Ketentuan-ketentuan tersebut sekarang ini sudah tidak laku lagi dengan
diundangkannya Undang Undang Nomor 30 tahun 1999. Dalam Undang Undang nomor 14
tahun 1970 (tentang Pokok Pokok Kekuasaan Kehakiman) keberadaan arbitrase dapat
dilihat dalam penjelasan pasal 3 ayat 1 yang antara lain menyebutkan bahwa
penyelesaian perkara di luar pengadilan atas dasar perdamaian atau melalui
arbitrase tetap diperbolehkan, akan tetapi putusan arbiter hanya mempunyai
kekuatan eksekutorial setelah memperoleh izin atau perintah untuk dieksekusi
dari Pengadilan.
b. Objek Arbitrase,
Objek perjanjian
arbitrase (sengketa yang akan diselesaikan di luar pengadilan melalui lembaga
arbitrase dan atau lembaga alternatif penyelesaian sengketa lainnya) menurut
Pasal 5 ayat 1 Undang Undang Nomor 30 tahun 1999 (“UU Arbitrase”) hanyalah
sengketa di bidang perdagangan dan mengenai hak yang menurut hukum dan
peraturan perundang-undangan dikuasai sepenuhnya oleh pihak yang bersengketa.
Adapun kegiatan dalam
bidang perdagangan itu antara lain: perniagaan, perbankan, keuangan, penanaman
modal, industri dan hak milik intelektual. Sementara itu Pasal 5 (2) UU
Arbitrase memberikan perumusan negatif bahwa sengketa-sengketa yang dianggap
tidak dapat diselesaikan melalui arbitrase adalah sengketa yang menurut
peraturan perundang-undangan tidak dapat diadakan perdamaian sebagaimana diatur
dalam KUH Perdata Buku III bab kedelapan belas Pasal 1851 s/d 1854.
c. Jenis-jenis Arbitrase
Arbitrase dapat berupa
arbitrase sementara (ad-hoc) maupun arbitrase melalui badan permanen
(institusi). Arbitrase Ad-hoc dilaksanakan berdasarkan aturan-aturan yang
sengaja dibentuk untuk tujuan arbitrase, misalnya UU No.30 Tahun 1999 tentang
Arbitrase dan Alternatif Penyelesaian Sengketa atau UNCITRAL Arbitarion Rules.
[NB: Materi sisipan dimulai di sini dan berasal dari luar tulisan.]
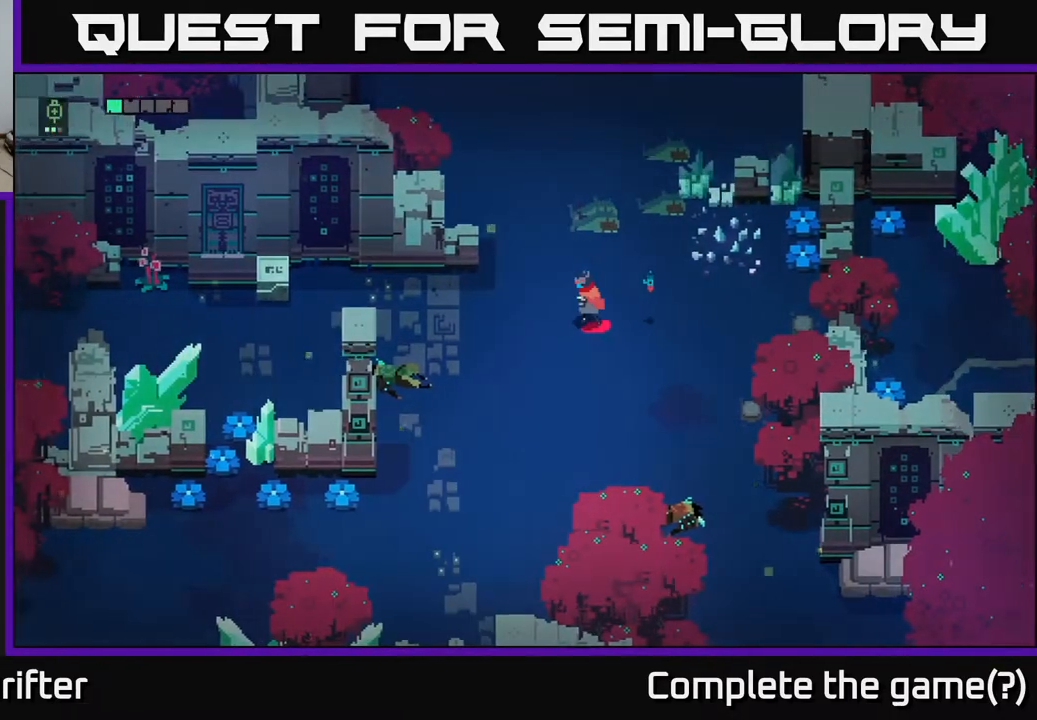
{"buttons": [], "left_stick": "up-left", "right_stick": "center", "events": [[400, "left_stick", "up-left"]]}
Pada umumnya arbitrase ad-hoc direntukan berdasarkan perjanjian yang
menyebutkan penunjukan majelis arbitrase serta prosedur pelaksanaan yang
disepakati oleh para pihak. Penggunaan arbitrase Ad-hoc perlu disebutkan dalam
sebuah klausul arbitrase.
Arbitrase institusi
adalah suatu lembaga permanen yang dikelola oleh berbagai badan arbitrase
berdasarkan aturan-aturan yang mereka tentukan sendiri. Saat ini dikenal
berbagai aturan arbitrase yang dikeluarkan oleh badan-badan arbitrase seperti
Badan Arbitrase Nasional Indonesia (BANI), atau yang internasional seperti The
Rules of Arbitration dari The International Chamber of Commerce (ICC) di Paris,
The Arbitration Rules dari The International Centre for Settlement of
Investment Disputes (ICSID) di Washington.
Badan-badan tersebut
mempunyai peraturan dan sistem arbitrase sendiri-sendiri.
BANI (Badan Arbitrase Nasional Indonesia) memberi standar klausul arbitrase sebagai berikut:"Semua sengketa yang timbul dari perjanjian ini, akan diselesaikan dan diputus oleh Badan Arbitrase Nasional Indonesia (BANI) menurut peraturan-peraturan prosedur arbitrase BANI, yang keputusannya mengikat kedua belah pihak yang bersengketa, sebagai keputusan dalam tingkat pertama dan terakhir".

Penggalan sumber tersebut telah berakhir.